What the task requires:
Could you filter the records below and keep only the lines with the word "linecap"?

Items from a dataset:
============================================================

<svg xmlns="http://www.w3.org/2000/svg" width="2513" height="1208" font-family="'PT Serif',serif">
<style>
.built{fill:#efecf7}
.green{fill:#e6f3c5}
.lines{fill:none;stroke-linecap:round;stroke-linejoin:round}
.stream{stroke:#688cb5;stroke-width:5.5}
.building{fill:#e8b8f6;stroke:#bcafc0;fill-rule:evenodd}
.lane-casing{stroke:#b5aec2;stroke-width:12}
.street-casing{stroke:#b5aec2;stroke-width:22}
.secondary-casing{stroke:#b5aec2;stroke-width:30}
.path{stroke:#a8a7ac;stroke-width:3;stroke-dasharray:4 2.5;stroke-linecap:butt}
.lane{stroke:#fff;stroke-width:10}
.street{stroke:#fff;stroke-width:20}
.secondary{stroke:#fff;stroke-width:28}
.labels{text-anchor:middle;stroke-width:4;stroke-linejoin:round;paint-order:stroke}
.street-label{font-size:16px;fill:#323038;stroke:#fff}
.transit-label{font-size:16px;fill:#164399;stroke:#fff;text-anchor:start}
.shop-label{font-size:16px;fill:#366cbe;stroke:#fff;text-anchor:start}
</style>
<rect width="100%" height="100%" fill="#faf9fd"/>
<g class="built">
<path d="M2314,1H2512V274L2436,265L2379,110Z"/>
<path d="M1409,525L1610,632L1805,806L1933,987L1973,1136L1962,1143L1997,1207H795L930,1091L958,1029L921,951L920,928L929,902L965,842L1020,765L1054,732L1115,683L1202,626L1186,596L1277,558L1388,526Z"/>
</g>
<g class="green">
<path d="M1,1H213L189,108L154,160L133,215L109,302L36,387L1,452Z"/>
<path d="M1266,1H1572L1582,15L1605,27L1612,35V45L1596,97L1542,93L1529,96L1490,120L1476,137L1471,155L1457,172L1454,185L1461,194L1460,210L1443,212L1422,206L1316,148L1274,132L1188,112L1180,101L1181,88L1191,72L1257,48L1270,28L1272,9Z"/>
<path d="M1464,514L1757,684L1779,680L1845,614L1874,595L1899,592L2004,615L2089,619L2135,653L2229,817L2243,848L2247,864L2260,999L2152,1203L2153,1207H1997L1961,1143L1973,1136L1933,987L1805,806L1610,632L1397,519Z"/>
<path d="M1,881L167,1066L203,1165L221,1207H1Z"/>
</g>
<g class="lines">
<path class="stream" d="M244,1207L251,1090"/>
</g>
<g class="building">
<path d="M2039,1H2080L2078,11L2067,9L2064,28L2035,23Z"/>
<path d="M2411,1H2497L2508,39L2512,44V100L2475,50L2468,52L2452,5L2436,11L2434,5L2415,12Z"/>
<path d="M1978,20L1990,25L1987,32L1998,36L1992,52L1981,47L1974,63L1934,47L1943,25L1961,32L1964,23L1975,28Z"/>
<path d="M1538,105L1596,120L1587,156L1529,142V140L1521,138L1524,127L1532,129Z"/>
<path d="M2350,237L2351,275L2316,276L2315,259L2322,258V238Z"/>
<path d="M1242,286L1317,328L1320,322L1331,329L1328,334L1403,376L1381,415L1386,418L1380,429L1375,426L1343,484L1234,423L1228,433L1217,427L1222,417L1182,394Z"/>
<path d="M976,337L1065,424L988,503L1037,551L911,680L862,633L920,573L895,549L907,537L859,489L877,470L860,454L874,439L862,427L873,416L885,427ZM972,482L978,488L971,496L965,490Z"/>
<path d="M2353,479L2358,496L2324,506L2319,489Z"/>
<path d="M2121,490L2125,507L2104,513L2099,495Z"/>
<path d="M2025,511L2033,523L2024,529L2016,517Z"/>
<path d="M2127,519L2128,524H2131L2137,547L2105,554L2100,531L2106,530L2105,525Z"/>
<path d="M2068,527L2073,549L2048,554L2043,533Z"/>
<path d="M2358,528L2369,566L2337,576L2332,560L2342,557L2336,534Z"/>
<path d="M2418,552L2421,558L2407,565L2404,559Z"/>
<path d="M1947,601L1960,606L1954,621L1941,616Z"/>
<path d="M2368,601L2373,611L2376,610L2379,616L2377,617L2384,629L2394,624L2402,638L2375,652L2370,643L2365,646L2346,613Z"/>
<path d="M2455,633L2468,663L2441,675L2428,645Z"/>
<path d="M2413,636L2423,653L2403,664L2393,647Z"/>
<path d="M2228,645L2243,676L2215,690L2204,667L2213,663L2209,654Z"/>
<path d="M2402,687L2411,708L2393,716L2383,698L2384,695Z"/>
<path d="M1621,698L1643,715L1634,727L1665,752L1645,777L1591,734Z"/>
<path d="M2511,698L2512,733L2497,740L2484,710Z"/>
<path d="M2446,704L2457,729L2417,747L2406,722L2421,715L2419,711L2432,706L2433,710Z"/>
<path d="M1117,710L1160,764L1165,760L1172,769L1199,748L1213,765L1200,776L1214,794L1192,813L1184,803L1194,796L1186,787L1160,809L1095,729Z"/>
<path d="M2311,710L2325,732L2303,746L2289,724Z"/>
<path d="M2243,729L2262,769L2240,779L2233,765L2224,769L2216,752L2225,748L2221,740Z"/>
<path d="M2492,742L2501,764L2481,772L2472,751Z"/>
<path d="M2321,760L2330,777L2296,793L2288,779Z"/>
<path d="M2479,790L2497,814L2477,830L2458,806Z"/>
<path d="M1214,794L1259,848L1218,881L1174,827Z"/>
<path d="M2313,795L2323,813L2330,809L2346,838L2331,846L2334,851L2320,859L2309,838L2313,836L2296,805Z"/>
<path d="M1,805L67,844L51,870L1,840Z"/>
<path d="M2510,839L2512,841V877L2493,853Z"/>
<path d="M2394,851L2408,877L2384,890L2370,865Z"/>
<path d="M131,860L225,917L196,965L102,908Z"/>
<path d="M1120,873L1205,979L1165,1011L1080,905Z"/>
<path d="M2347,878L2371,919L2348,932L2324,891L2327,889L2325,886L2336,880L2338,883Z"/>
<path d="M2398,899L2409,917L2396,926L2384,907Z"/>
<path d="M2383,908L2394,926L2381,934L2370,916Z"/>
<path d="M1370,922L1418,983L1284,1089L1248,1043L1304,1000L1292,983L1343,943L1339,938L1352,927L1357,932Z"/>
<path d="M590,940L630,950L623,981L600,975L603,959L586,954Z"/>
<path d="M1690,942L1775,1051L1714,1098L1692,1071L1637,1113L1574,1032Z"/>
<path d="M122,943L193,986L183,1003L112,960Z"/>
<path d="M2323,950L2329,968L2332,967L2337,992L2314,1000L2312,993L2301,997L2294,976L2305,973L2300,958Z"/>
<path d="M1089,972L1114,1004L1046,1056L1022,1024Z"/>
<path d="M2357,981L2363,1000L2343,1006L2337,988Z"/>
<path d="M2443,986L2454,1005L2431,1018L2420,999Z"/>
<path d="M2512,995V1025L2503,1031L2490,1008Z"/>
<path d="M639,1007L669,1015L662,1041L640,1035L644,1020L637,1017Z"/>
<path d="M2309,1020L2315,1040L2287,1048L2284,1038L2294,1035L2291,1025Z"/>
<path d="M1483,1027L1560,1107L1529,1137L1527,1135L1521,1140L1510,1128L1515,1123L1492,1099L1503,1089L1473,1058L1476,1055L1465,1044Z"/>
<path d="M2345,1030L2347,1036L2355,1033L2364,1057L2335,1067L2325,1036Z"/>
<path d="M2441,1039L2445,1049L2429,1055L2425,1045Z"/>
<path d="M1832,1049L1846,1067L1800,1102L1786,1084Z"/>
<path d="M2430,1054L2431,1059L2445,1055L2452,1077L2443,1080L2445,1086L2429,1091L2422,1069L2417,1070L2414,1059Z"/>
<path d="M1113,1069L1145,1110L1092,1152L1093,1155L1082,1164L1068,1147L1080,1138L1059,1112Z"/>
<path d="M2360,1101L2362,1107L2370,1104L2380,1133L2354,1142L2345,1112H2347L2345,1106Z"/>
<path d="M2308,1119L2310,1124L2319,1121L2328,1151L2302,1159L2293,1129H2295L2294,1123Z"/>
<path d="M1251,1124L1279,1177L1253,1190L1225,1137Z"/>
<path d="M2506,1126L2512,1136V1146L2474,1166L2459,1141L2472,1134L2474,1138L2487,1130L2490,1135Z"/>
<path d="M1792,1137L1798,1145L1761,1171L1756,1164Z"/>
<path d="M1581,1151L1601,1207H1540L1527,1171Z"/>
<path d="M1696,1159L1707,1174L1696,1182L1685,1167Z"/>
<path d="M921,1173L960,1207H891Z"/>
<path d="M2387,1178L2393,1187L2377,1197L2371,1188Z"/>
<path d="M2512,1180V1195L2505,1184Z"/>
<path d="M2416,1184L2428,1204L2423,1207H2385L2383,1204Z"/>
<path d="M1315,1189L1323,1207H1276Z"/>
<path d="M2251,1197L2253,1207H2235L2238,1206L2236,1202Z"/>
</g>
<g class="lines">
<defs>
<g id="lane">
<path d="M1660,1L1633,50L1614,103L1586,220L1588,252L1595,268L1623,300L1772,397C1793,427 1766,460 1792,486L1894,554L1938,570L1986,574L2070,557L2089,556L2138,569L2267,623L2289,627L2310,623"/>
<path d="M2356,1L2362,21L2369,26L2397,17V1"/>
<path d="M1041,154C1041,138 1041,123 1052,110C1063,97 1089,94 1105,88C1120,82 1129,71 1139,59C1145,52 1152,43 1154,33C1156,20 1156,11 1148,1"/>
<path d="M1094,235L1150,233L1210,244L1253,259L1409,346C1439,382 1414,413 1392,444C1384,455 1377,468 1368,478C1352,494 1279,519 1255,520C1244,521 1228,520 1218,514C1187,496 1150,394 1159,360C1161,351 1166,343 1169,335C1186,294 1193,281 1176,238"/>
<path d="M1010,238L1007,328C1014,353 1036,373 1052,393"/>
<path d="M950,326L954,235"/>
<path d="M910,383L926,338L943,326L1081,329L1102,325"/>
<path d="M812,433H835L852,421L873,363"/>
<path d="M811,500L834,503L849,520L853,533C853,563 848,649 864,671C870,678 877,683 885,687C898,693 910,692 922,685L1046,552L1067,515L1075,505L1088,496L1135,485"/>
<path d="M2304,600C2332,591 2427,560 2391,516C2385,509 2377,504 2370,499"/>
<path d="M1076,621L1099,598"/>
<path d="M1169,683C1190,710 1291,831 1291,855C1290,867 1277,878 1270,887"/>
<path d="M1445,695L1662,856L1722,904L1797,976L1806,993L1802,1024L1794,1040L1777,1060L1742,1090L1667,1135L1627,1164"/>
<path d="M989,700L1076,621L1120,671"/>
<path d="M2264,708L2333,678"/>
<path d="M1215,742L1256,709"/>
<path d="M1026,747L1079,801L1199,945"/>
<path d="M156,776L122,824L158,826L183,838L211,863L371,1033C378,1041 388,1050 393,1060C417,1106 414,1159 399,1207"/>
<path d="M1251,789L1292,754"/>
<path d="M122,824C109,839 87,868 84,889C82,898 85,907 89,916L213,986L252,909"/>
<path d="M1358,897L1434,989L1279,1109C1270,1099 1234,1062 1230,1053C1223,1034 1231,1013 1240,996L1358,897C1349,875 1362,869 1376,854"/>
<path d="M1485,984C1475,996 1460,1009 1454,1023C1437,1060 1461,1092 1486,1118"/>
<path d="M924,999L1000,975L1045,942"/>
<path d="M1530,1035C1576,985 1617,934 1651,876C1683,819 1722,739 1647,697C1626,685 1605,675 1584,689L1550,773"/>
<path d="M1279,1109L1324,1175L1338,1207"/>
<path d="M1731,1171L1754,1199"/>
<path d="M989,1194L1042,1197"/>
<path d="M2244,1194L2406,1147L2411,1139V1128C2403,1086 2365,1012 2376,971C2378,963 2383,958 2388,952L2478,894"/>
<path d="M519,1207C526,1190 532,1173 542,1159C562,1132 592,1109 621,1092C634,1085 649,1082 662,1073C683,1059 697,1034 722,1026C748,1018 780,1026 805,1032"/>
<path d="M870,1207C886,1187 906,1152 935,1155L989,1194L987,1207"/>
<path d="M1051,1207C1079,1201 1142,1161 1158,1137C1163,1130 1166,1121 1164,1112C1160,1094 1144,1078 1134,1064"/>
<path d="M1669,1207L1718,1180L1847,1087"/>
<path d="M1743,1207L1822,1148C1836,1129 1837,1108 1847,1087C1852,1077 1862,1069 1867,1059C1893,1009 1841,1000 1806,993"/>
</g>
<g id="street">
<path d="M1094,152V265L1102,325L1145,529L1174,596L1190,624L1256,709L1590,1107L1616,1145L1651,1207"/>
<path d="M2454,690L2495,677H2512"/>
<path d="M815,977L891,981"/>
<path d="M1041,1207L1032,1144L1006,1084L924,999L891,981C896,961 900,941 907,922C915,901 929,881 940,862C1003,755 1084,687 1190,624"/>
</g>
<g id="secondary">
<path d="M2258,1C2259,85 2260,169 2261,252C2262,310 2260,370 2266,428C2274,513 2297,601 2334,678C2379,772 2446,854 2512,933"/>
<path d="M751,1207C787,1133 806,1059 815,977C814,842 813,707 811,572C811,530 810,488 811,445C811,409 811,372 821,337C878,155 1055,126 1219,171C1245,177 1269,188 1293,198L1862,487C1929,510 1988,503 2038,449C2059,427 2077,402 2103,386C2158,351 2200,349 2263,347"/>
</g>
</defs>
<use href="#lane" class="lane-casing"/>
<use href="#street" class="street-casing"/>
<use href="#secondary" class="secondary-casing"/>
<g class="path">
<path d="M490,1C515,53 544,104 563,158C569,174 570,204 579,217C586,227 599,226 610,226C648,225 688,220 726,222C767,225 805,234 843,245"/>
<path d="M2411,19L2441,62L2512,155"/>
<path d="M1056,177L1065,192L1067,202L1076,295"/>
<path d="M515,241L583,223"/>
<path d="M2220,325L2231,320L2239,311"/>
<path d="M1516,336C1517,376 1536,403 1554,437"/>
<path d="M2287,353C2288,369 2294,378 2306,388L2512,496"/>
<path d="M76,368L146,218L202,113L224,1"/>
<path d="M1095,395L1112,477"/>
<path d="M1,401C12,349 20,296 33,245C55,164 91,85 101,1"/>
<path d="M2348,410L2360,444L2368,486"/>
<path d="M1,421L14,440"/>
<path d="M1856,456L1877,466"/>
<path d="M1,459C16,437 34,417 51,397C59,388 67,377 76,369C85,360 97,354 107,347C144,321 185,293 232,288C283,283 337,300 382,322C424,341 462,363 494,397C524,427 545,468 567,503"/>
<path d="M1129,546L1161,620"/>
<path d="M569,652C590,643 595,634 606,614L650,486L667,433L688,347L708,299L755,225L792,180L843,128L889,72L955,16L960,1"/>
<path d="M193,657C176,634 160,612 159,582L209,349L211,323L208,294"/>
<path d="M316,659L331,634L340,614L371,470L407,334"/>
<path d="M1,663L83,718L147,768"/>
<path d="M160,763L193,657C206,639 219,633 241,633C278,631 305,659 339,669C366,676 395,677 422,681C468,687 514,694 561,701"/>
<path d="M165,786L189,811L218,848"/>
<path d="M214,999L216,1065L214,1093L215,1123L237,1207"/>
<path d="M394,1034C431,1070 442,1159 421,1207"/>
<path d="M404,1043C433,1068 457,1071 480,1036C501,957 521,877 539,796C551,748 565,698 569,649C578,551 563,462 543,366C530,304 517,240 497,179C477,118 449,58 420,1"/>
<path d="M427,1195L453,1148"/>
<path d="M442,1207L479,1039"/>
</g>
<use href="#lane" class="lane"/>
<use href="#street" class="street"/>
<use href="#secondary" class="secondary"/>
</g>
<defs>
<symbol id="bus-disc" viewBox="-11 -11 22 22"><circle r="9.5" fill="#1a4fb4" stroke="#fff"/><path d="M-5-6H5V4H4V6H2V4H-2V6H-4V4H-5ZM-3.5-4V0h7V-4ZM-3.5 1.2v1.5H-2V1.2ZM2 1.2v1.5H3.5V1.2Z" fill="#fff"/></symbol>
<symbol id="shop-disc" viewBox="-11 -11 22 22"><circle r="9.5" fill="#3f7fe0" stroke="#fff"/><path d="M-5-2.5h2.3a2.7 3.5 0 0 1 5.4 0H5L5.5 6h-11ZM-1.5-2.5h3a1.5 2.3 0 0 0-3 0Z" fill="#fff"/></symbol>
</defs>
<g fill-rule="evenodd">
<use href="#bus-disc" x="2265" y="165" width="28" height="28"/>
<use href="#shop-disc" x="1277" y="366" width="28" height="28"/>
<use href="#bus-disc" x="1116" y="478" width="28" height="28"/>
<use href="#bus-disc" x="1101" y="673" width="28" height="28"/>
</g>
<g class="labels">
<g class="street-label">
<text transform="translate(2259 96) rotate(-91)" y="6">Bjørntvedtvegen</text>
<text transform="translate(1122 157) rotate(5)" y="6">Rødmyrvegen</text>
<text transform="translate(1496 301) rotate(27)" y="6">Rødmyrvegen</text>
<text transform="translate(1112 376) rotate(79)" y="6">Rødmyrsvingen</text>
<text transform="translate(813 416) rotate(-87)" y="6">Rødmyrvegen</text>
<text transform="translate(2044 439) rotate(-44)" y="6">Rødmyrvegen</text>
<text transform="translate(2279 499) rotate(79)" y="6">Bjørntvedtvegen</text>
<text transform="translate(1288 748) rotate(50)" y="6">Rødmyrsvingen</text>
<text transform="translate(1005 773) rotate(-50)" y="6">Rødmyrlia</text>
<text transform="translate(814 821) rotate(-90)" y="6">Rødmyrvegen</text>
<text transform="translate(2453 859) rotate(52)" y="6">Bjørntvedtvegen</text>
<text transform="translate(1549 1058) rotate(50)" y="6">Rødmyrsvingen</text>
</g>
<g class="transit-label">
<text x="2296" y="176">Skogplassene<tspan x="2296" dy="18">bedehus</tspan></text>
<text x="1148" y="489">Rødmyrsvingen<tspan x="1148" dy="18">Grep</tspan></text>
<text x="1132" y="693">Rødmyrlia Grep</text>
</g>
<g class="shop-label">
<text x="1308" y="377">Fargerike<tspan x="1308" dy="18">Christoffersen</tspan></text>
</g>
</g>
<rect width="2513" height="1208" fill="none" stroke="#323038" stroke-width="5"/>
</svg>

============================================================

Response area:
.lines{fill:none;stroke-linecap:round;stroke-linejoin:round}
.path{stroke:#a8a7ac;stroke-width:3;stroke-dasharray:4 2.5;stroke-linecap:butt}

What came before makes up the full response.